### Exercise details:
Copy the entries below word for word, from the line containing "habitat: Gallery forest" through the line containing "state / province: Texas".

(Stored data)
---------------

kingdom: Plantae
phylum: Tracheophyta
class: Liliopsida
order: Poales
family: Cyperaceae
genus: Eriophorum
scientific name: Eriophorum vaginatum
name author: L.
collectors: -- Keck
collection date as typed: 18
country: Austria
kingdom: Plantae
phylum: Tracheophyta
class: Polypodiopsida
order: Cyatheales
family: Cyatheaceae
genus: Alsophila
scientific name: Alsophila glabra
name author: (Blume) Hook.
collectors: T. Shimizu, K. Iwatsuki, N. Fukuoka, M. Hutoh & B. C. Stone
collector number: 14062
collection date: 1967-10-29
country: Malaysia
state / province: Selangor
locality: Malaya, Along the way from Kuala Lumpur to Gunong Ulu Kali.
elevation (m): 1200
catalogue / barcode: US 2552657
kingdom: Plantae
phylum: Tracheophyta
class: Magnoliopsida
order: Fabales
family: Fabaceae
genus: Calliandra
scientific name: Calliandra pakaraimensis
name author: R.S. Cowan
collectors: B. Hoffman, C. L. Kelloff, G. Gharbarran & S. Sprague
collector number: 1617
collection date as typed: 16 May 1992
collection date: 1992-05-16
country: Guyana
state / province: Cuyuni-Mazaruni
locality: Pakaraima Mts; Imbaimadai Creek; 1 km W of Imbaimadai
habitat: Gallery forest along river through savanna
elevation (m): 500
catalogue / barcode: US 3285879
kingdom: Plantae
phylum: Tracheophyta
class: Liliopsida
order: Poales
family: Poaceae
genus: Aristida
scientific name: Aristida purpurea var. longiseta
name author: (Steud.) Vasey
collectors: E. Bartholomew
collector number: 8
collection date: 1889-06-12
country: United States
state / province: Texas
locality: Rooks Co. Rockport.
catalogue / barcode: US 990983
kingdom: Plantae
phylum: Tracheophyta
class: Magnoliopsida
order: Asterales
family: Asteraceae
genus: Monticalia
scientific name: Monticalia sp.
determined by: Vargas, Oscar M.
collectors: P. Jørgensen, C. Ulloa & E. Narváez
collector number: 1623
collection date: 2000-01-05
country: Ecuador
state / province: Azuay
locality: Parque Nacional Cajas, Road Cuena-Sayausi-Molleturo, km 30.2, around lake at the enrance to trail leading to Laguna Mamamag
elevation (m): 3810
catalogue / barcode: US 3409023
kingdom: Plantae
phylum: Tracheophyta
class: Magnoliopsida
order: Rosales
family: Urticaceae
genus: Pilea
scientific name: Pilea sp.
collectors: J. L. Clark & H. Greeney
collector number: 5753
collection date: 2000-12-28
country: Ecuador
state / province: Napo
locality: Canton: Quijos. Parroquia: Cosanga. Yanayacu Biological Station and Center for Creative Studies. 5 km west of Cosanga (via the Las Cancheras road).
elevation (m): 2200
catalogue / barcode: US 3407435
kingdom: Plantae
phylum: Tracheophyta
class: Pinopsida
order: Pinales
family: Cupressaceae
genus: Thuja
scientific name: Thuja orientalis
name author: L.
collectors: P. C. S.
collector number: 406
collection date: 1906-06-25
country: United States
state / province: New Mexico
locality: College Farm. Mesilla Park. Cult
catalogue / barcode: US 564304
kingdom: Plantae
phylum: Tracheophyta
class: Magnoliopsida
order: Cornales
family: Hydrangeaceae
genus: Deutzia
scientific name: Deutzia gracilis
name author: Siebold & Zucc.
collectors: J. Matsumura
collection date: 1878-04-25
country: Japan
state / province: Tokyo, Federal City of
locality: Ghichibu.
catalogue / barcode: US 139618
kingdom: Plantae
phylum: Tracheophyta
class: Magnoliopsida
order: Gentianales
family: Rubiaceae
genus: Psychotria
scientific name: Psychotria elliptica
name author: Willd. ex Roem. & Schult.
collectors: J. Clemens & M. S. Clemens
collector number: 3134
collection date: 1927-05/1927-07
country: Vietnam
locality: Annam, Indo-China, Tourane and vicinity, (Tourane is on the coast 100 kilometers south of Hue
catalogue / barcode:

---------------

### Solution for this exercise:
habitat: Gallery forest along river through savanna
elevation (m): 500
catalogue / barcode: US 3285879
kingdom: Plantae
phylum: Tracheophyta
class: Liliopsida
order: Poales
family: Poaceae
genus: Aristida
scientific name: Aristida purpurea var. longiseta
name author: (Steud.) Vasey
collectors: E. Bartholomew
collector number: 8
collection date: 1889-06-12
country: United States
state / province: Texas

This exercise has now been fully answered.